Social workers have been trained to look for harm in the case of children in a specific way, and it is a great responsibility.
However, when it comes to a Prevent concern, the signs for which they are now trained to look for are far from the traditional playbook. Instead of the usual factors that one would think would be their priority, such as the child’s health, development, and wellbeing, they are now pressured to identify “ideological indicators” of “extremism” – a task more suited to the thought police. They ask questions about prayers and mosques trying to make spurious connections to so-called “extremism”, that often even they cannot truly define.

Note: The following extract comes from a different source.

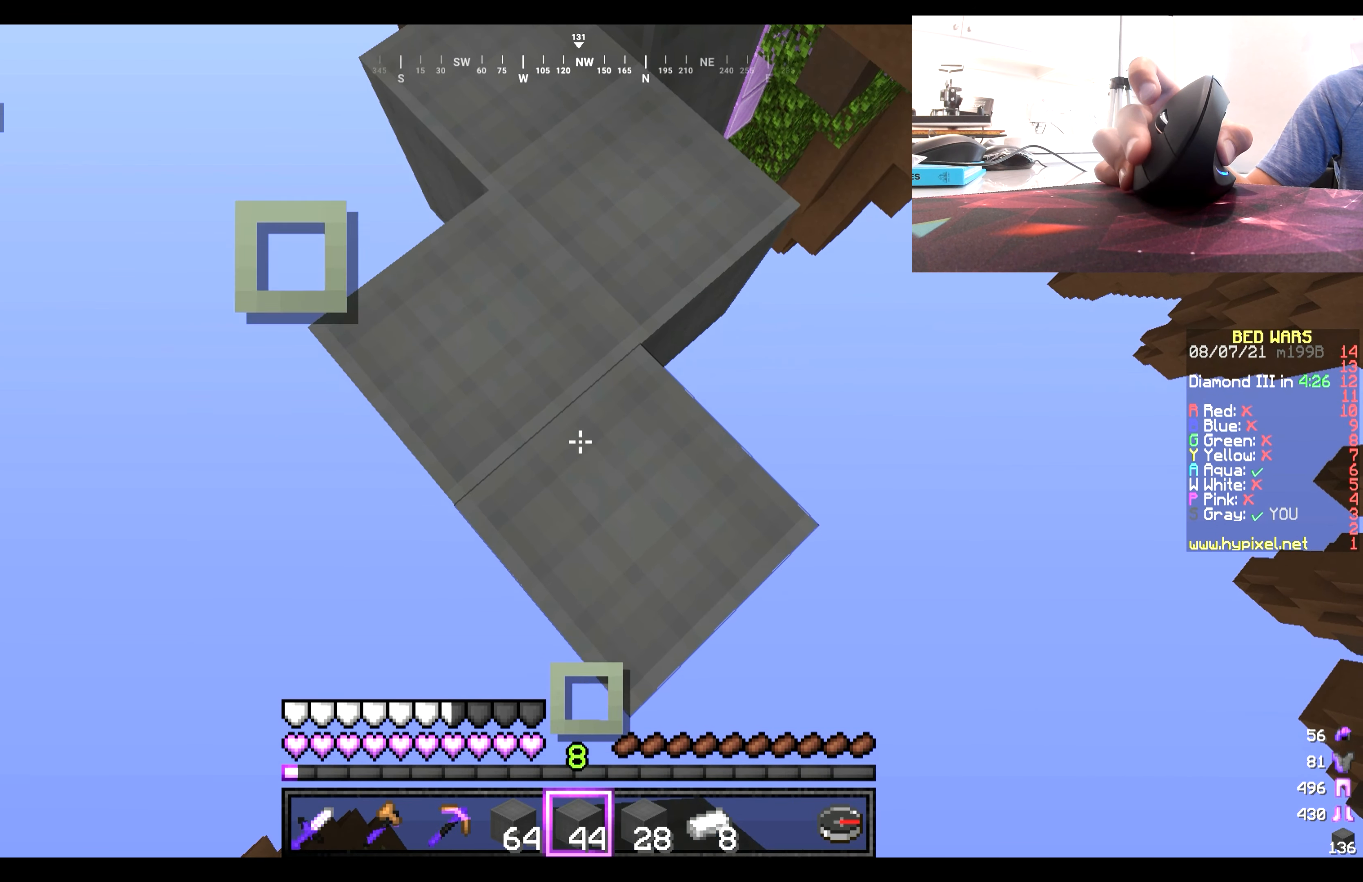
{"keys": ["s"], "mouse": [], "events": [[250, "mouse_right", "up"]]}
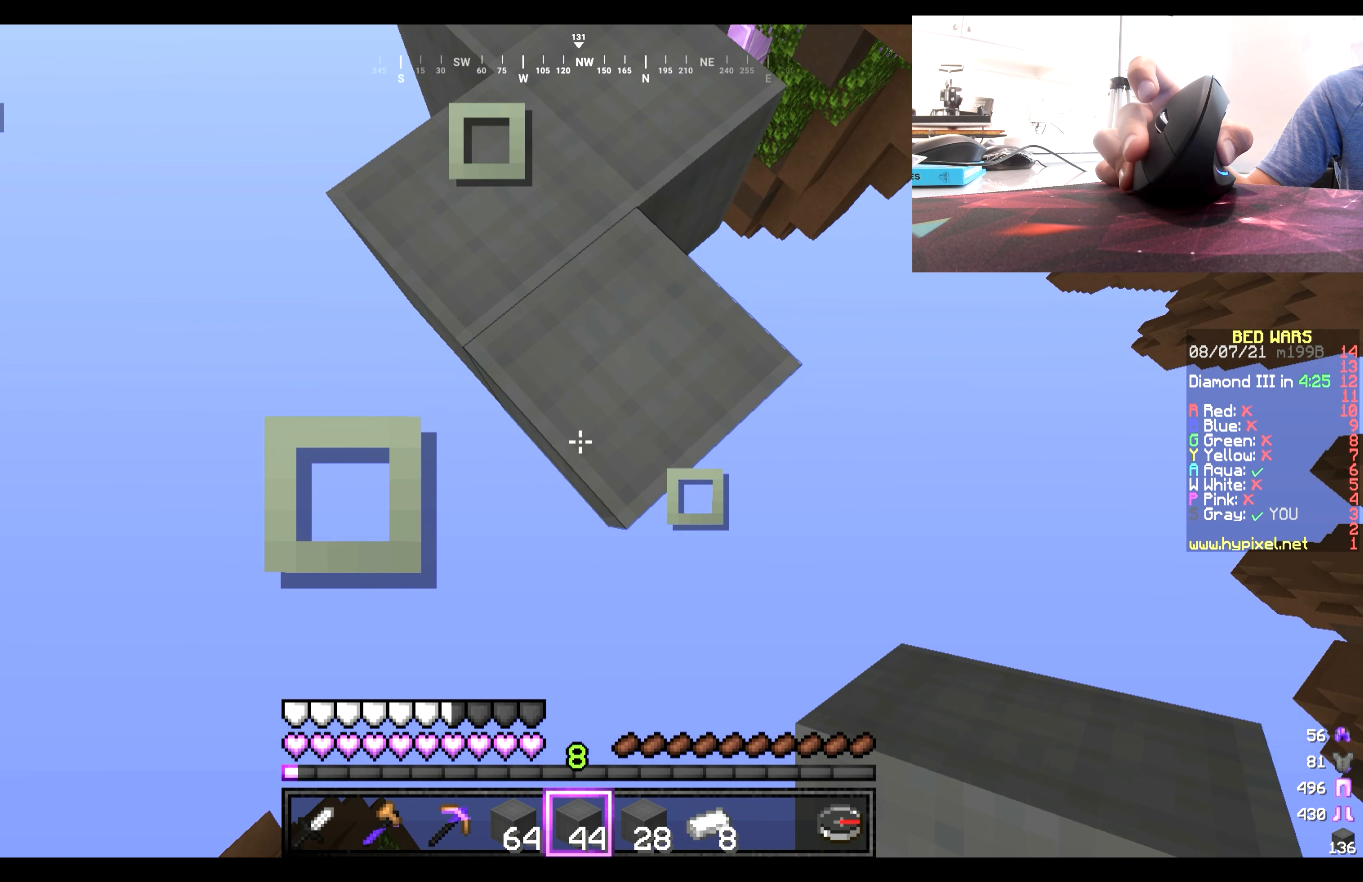
{"keys": ["s"], "mouse": [], "events": []}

The sad fact is that over time, Muslims have come to internalise and expect these intrusions in their life, at the airport, and their schools, and now, for mothers, even in the sacred space of their homes.
It has become so commonplace that we don’t even question it anymore – but this is its intention and its desired outcome. So we must question it, and we must challenge it.
We should not come to accept this as part and parcel of our life as Muslims in the UK. We must as mothers and women push back. I am inspired by our clients, those mothers who protect their children and do push back against Prevent involvement in their homes.
When I speak to those mothers who have had that dreaded knock on the door from social services, I ask them about their social worker. I hope they have a social worker who is true to upholding the tenets of their job, who does not feed into the fear that Prevent officers create and instead see the well-rounded, well cared for child and realise there is nothing of concern.
After each knock on the door from Prevent and social services, these women often reach out to us. I can hear the dismay in the mothers’ voices, for this is yet another challenge to overcome, more nights of wondering and days of worrying.
But what I hear also is hope and faith in Allah, and a deep and growing practical experience that it is He who controls all things; He will never allow harm to come to a believer.
With that strength the mothers move forward. They accept His decree with beautiful patience whilst walking tall in the knowledge that they have defeated a great injustice from stepping over their small, but mighty doorsteps.
(NOTE: CAGE represents cases of individuals based on the remit of our work. Supporting a case does not mean we agree with the views or actions of the individual. Content published on CAGE may not reflect the official position of our organisation.)